Don’t key “You’re so cool” into the side of a police car while cop is still in the car.
Don’t ask me how I know this.
Watson was Holmes schooled
[being eaten by a shark]
me: babe you’re using too much teeth
god: make a giant mouse
angel: okay
god: with a baby carrier on it
angel: wh- why
god: but it’s like, really good at jumping and stuff
angel: [nervously] what stuff
god: [hits joint] boxing
[2nd time at girls house]
“where’s your dog?”
Oh he isn’t mine. I was dog sitting
[makes text alert sound w mouth] “Its work. I gotta go”
Any zoo can be a petting zoo if you’re really good at climbing fences.
[during sex]
Him: it’d be nice if you were a little more enthusiastic
Me: *pulls out giant foam finger*
Relations at the bird feeder have been strained since the experimental millet blend.

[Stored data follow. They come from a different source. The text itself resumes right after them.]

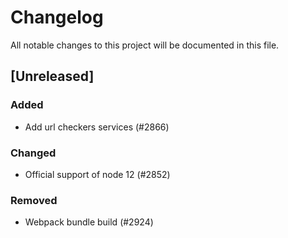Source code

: # Changelog

All notable changes to this project will be documented in this file.

## [Unreleased]

### Added

-   Add url checkers services (#2866)

### Changed

-   Official support of node 12 (#2852)

### Removed

-   Webpack bundle build (#2924)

ALADDIN: I can show you the world
ME: I’ve seen enough
If you can’t say anything nice, say something funny.
Most people who think I’m a nice person have no idea that I’d trade any one of my kids for a deep dish pizza.
Me: Does the Nintendo Power Hotline still exist?
Cop: I suggest using your one phone call to contact a lawyer, sir.
Whatd I do for Halloween, I hear you ask?
Cleaned off the porch & fed the birds.But like, scarily. Or whatever.
Waiter: May I take your order?
Yes, roll over and play dead!
Waiter: It’s not that kind of order.
Oh. Sorry. I’ll have the cheese sticks.